DDR-Wind bis nach Afrika

■ Seit sechs Wochen gehen in Westafrika Studenten und Staatsbeamte auf die Straße / Proteste gegen Diktatoren wecken Argwohn in Paris / Jetzt kommt auch Rassismus auf

„Ich hoffe, daß der Wind aus dem Osten jetzt genauso stark in Afrika blasen wird, so daß der afrikanische Kontinent nicht mehr Schlußlicht in Sachen Demokratie bleibt“. Diese Äußerung des gabunesischen Oppositionspolitikers Pierre Mambundu im französischen Fernsehen wurde ihm zum Verhängnis. Am Tag darauf, um 6 Uhr früh, holte ihn die Polizei aus seiner Pariser Exilantenwohnung. Mit einem „dringlichen Ausweisungsbefehl“ des Innenministers ausgestattet, setzte sie ihn schon fünf Stunden später ins Flugzeug. In seinem Heimatland erwartet ihn eine Anklage wegen Hochverrats.

Die vor dreißig Jahren von Frankreich eingesetzten Diktatoren Westafrikas kämpfen inzwischen ums politische Überleben. Seit Jahren schon herrscht eine Krise, die 'Le Monde‘ so beschreibt: „Die Exportpreise fallen und entziehen den Ländern den größten Teil ihrer Einkommen, die Verschuldung steigt und zwingt sie zu einer Austeritätspolitik mit verheerenden Auswirkungen auf den schon jetzt minimalen Lebensstandard der Bevölkerung. Somit kommt die Zeit der Demonstrationen, und den Ton geben entweder Studenten an, die sich von vornherein zur Arbeitslosigkeit verdammt wissen, oder Beamte, welche oft monatelang auf Gehälter warten müssen, mit denen jeder von ihnen Dutzende von Menschen ernährt“.

Die „Zeit der Demonstrationen“ begann Mitte Januar im sich marxistisch-leninistisch nennenden Benin, mit dem Ergebnis, daß die Regierung am 19. Februar eine Nationale Konferenz einberief. Diese setzte erstmal die Verfassung außer Kraft und machte sich dann an den Neuaufbau des Staatswesens.
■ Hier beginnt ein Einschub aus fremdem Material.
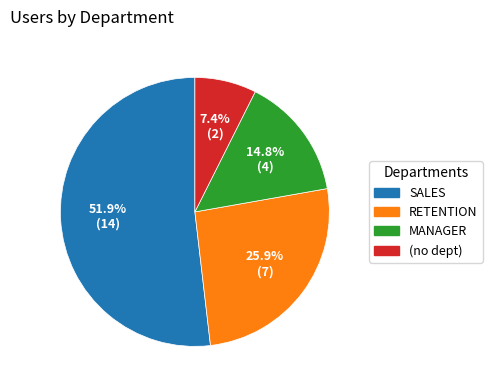

How many segments does this pie chart have?

4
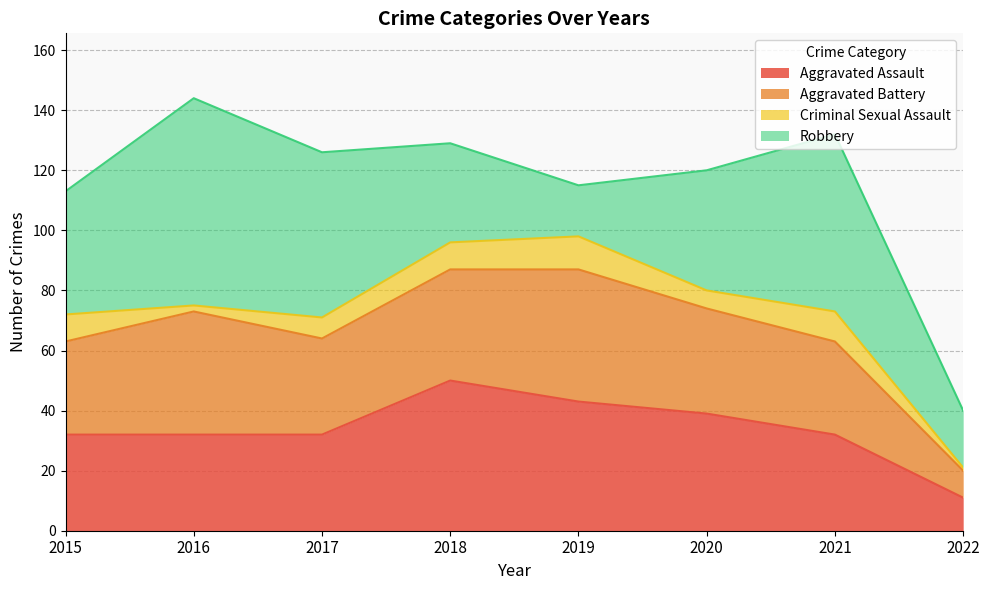

What is the value of the Aggravated Assault point at the 6th from the left?

39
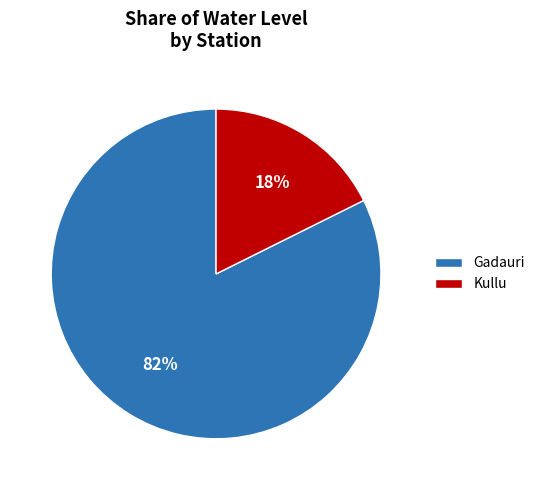

To the nearest percent, what portion does Gadauri represent?

82%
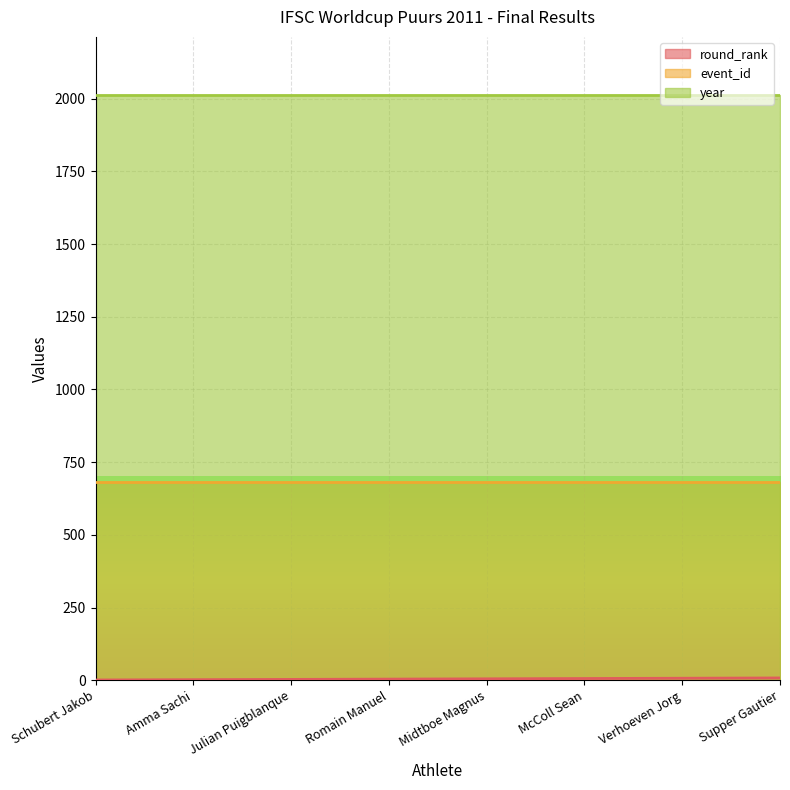

What is the label of the 7th point from the right?

Amma Sachi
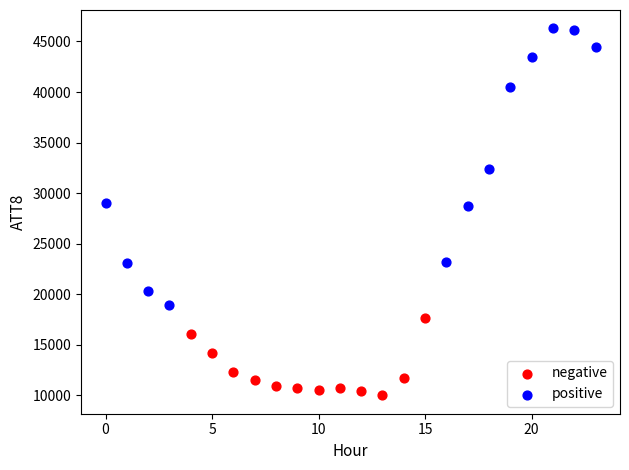

Which series contains the highest Y value?

positive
Da dies in der französischen Presse zum afrikanischen Pendant der Nationalversammlung von 1789 hochgejubelt wurde, breiteten sich die Lüfte der Demokratie schnell aus - nach Senegal, in den Gabun und die Elfenbeinküste. Mit der Unruhe in diesen pro-westlichen Staaten endete jedoch der Pariser Jubel.

Als dann auch noch die Regierung Gabuns zurücktrat, handelte Paris: Mambundu, als Drahtzieher verdächtigt, wurde ausgewiesen. Wenige Tage später, am Wochenende des 2.-3. März, erlebte die Hauptstadt der Elfenbeinküste, Abidjan, die bisher schwersten Unruhen, in denen Demonstrationszüge immer wieder von Spezialeinheiten der Armee auseinandergejagt wurden. Die Proteste hier richten sich auch gegen die an Ceausescu erinnernden Allüren des Präsidenten Felix Houphouet-Boigny, der die Exporterlöse der letzten Jahren mit Vorliebe für den originalgetreuen Nachbau des vatikanischen St. Petersdoms in seinem Heimatland verplemperte. Der Aufruhr zwang ihn jetzt, eine geplante allgemeine Lohnkürzung um 15-40 Prozent vorerst auszusetzen.

Wie auch der Präsident Gabuns macht Houphouet-Boigny das Ausland für die Lage verantwortlich. Seit Jahrhunderten sind arabische Händler in Westafrika ansässig, und sie werden seit jeher gern von den Machthabenden als Sündenböcke mißbraucht. Am Protestwochenende in Abidjan hielten die meisten libanesischen Händler aus Angst ihre Läden geschlossen. Und am darauffolgenden Montag rief der Präsident die Bevölkerung auf, sich an die arabischen „Gauner“, welche die wahren Schuldigen an der Misere seien, zu erinnern.